▸ **Your instructions**
Write out exactly the lines that run from the one containing "tutorial will show you how to bridge the gap" to the end of the entries below, with both end lines included.

Dataset entries:
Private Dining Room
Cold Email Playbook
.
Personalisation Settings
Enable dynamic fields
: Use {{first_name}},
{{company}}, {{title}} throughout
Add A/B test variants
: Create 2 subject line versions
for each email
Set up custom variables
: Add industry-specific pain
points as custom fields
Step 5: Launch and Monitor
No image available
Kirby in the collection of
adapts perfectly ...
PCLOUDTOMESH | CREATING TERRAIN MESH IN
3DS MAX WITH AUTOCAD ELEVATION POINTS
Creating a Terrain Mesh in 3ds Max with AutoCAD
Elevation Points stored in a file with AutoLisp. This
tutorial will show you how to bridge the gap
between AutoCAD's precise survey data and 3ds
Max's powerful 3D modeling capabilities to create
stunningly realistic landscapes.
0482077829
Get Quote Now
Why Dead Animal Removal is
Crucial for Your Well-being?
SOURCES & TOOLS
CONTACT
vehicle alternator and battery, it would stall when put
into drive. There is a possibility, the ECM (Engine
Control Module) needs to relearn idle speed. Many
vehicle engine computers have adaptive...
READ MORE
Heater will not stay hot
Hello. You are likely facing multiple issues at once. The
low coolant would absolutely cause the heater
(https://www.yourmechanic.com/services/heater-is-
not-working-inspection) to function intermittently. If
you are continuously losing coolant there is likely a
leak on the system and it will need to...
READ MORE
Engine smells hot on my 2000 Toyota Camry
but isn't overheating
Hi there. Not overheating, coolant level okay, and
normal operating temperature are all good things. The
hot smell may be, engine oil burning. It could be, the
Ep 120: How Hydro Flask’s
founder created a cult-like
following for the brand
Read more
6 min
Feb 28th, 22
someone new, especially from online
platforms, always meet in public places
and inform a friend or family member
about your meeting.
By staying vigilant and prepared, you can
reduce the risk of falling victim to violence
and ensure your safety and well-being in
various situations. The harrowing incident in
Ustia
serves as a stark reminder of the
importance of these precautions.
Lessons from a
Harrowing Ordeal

▸ **Written answer**
tutorial will show you how to bridge the gap
between AutoCAD's precise survey data and 3ds
Max's powerful 3D modeling capabilities to create
stunningly realistic landscapes.
0482077829
Get Quote Now
Why Dead Animal Removal is
Crucial for Your Well-being?
SOURCES & TOOLS
CONTACT
vehicle alternator and battery, it would stall when put
into drive. There is a possibility, the ECM (Engine
Control Module) needs to relearn idle speed. Many
vehicle engine computers have adaptive...
READ MORE
Heater will not stay hot
Hello. You are likely facing multiple issues at once. The
low coolant would absolutely cause the heater
(https://www.yourmechanic.com/services/heater-is-
not-working-inspection) to function intermittently. If
you are continuously losing coolant there is likely a
leak on the system and it will need to...
READ MORE
Engine smells hot on my 2000 Toyota Camry
but isn't overheating
Hi there. Not overheating, coolant level okay, and
normal operating temperature are all good things. The
hot smell may be, engine oil burning. It could be, the
Ep 120: How Hydro Flask’s
founder created a cult-like
following for the brand
Read more
6 min
Feb 28th, 22
someone new, especially from online
platforms, always meet in public places
and inform a friend or family member
about your meeting.
By staying vigilant and prepared, you can
reduce the risk of falling victim to violence
and ensure your safety and well-being in
various situations. The harrowing incident in
Ustia
serves as a stark reminder of the
importance of these precautions.
Lessons from a
Harrowing Ordeal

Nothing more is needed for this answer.